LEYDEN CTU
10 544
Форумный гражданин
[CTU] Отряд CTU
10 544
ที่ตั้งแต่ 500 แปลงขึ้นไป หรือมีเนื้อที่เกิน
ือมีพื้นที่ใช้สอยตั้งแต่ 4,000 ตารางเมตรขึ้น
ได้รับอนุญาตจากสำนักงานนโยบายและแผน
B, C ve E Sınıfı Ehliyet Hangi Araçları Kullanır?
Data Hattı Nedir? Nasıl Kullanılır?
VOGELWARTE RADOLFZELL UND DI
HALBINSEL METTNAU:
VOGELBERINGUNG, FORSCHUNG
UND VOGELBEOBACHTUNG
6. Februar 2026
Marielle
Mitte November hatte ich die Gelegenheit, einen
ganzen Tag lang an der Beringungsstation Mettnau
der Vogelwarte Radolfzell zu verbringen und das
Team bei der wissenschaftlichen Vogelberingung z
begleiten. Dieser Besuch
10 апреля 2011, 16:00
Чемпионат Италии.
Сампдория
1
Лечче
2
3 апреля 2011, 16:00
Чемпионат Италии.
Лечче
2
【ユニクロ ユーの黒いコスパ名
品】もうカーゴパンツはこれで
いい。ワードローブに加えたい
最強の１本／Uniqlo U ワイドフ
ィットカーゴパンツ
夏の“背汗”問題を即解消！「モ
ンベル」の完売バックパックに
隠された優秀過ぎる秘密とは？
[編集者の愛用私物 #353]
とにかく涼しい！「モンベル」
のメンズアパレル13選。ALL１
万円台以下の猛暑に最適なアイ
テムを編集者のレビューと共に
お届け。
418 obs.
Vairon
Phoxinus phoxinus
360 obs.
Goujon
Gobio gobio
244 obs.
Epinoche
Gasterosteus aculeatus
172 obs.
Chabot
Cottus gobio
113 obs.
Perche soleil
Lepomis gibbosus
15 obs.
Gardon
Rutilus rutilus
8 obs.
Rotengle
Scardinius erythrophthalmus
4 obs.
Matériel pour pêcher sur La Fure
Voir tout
────────────────
Rewrite the data with each "Лечче" changed to "Lecce" and everything else left the same.

### FINAL ANSWER
LEYDEN CTU
10 544
Форумный гражданин
[CTU] Отряд CTU
10 544
ที่ตั้งแต่ 500 แปลงขึ้นไป หรือมีเนื้อที่เกิน
ือมีพื้นที่ใช้สอยตั้งแต่ 4,000 ตารางเมตรขึ้น
ได้รับอนุญาตจากสำนักงานนโยบายและแผน
B, C ve E Sınıfı Ehliyet Hangi Araçları Kullanır?
Data Hattı Nedir? Nasıl Kullanılır?
VOGELWARTE RADOLFZELL UND DI
HALBINSEL METTNAU:
VOGELBERINGUNG, FORSCHUNG
UND VOGELBEOBACHTUNG
6. Februar 2026
Marielle
Mitte November hatte ich die Gelegenheit, einen
ganzen Tag lang an der Beringungsstation Mettnau
der Vogelwarte Radolfzell zu verbringen und das
Team bei der wissenschaftlichen Vogelberingung z
begleiten. Dieser Besuch
10 апреля 2011, 16:00
Чемпионат Италии.
Сампдория
1
Lecce
2
3 апреля 2011, 16:00
Чемпионат Италии.
Lecce
2
【ユニクロ ユーの黒いコスパ名
品】もうカーゴパンツはこれで
いい。ワードローブに加えたい
最強の１本／Uniqlo U ワイドフ
ィットカーゴパンツ
夏の“背汗”問題を即解消！「モ
ンベル」の完売バックパックに
隠された優秀過ぎる秘密とは？
[編集者の愛用私物 #353]
とにかく涼しい！「モンベル」
のメンズアパレル13選。ALL１
万円台以下の猛暑に最適なアイ
テムを編集者のレビューと共に
お届け。
418 obs.
Vairon
Phoxinus phoxinus
360 obs.
Goujon
Gobio gobio
244 obs.
Epinoche
Gasterosteus aculeatus
172 obs.
Chabot
Cottus gobio
113 obs.
Perche soleil
Lepomis gibbosus
15 obs.
Gardon
Rutilus rutilus
8 obs.
Rotengle
Scardinius erythrophthalmus
4 obs.
Matériel pour pêcher sur La Fure
Voir tout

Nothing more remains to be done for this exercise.